We have already given all that is known of the circumstances except certain details which Jean claimed in his confession, and certain acts and utterances which were testified to by local witnesses.
We may now examine these testimonies, reserving his confession for a later discussion. So far as the crime itself is concerned but little testimony was brought forward; so little, in fact, that without the boy’s confession he probably could never have been convicted of the deed.
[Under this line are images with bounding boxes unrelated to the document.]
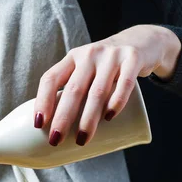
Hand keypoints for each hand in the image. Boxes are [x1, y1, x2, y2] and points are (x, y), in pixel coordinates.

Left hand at [34, 24, 180, 145]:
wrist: (143, 40)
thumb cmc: (106, 66)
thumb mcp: (87, 69)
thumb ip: (75, 90)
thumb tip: (60, 129)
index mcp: (72, 58)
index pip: (51, 78)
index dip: (42, 101)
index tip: (39, 124)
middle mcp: (89, 54)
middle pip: (73, 89)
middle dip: (63, 117)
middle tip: (56, 140)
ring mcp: (111, 56)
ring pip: (97, 91)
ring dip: (88, 118)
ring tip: (81, 139)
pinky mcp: (133, 59)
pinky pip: (125, 82)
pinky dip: (116, 101)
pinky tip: (109, 117)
On the evening of the tragedy Jean was seen by several people walking up the street toward his home in company with his victim. Two days before this he had been heard to ask her when she was coming to see his father about his returning to school; to this she had replied, that she “did not know”; and he had answered, “Aw, I don’t believe you intend to come at all, you will wait until summer time, and go home and then it will be too late.” On the following evening he again asked her to go up to his house. She said she could not go then, as she was going to prayer meeting, but she would go the next night. He had also inquired of certain persons whether she went to the Post Office in the evening. On one occasion he had been seen with an old rusty wrench in his pocket and when asked what he was doing with it, he had replied, “I have use for it.” This was the wrench with which he struck his victim the death-blow, according to his confession.
Previous to the tragedy he had told certain persons that he meant to get even with Miss Beecher. The wrongs for which he claimed to have desired revenge had occurred more than a year before the tragedy. For over a year he had been out of school and had been working a part of that time. For some months he had been an inmate of St. Vincent’s School, to which institution he was committed by a Justice of the Peace at the instigation of his father because of his propensity to jump freight trains.
The evidence was strongly against the idea that Miss Beecher had ever done anything to injure him or anything which would reasonably cause resentment in his mind. He had not gotten along well in his studies after going into her room, had been more or less disorderly, and she, at the suggestion of the principal, had seated him facing the wall with his back to the rest of the school. She had occasionally sent him up to the principal, who had sometimes flogged him.
On the night of the deed Jean was seen walking up the street with Miss Beecher at something after seven o’clock in the evening; before eight o’clock he was at home in his father’s house; there he was given an errand to do and went down the street, returning shortly; spent some time in reading and then went to bed. The next morning he was at his place of work as already mentioned. The wrench which had been seen in his pocket was found near the scene of the murder. These are the only known facts bearing upon the case, previous to his own confession. For further items of evidence see the hypothetical questions propounded by the prosecution and by the defense—Appendix, pp. 109-138.
The fact that he was the last person seen with her, that the monkey wrench at one time seen in his pocket was found at the scene of the deed, that he left his place of work and went down the railroad track toward Newport, was sufficient to arouse suspicion. It is more than doubtful whether the evidence could have resulted in an indictment by a grand jury, and practically certain it never could have resulted in a conviction. The absence of any real motive for the act would have been fatal to such an attempt. The absence of evidence of a prearranged plan is also a serious lack. It is true that, when we have the confession and the later explanations, the presence of the monkey wrench in his pocket and his words that he “had use for it” sound like a prearranged plan, and yet there is no real evidence here. He might have had the monkey wrench for a dozen purposes and have given the same answer. Perhaps his threat to get even with her, his remark “that if he had a revolver he would shoot her,” may be considered more serious, but certainly no jury could convict him merely on the basis of such statements.
It is reasonably certain then that, had he not confessed, he never would have been convicted even if he had been indicted. Let us now examine the confession.
Gianini’s Confession: Jean Gianini, being duly sworn, deposes and says he resides in the village of Poland and is sixteen years old; deponent further says, “I went to school to Lida Beecher and had trouble with her and wanted to get revenge.
“I met her above the hotel and walked up the street with her up beyond the stone quarry; she had been a coming to see my folks about school and was a coming up to see them last night and I told her they lived up the hill, and when we got up there on the left side of the road, I hit her with a monkey wrench that I got out of my father’s barn. I had the wrench in my pocket when I went up.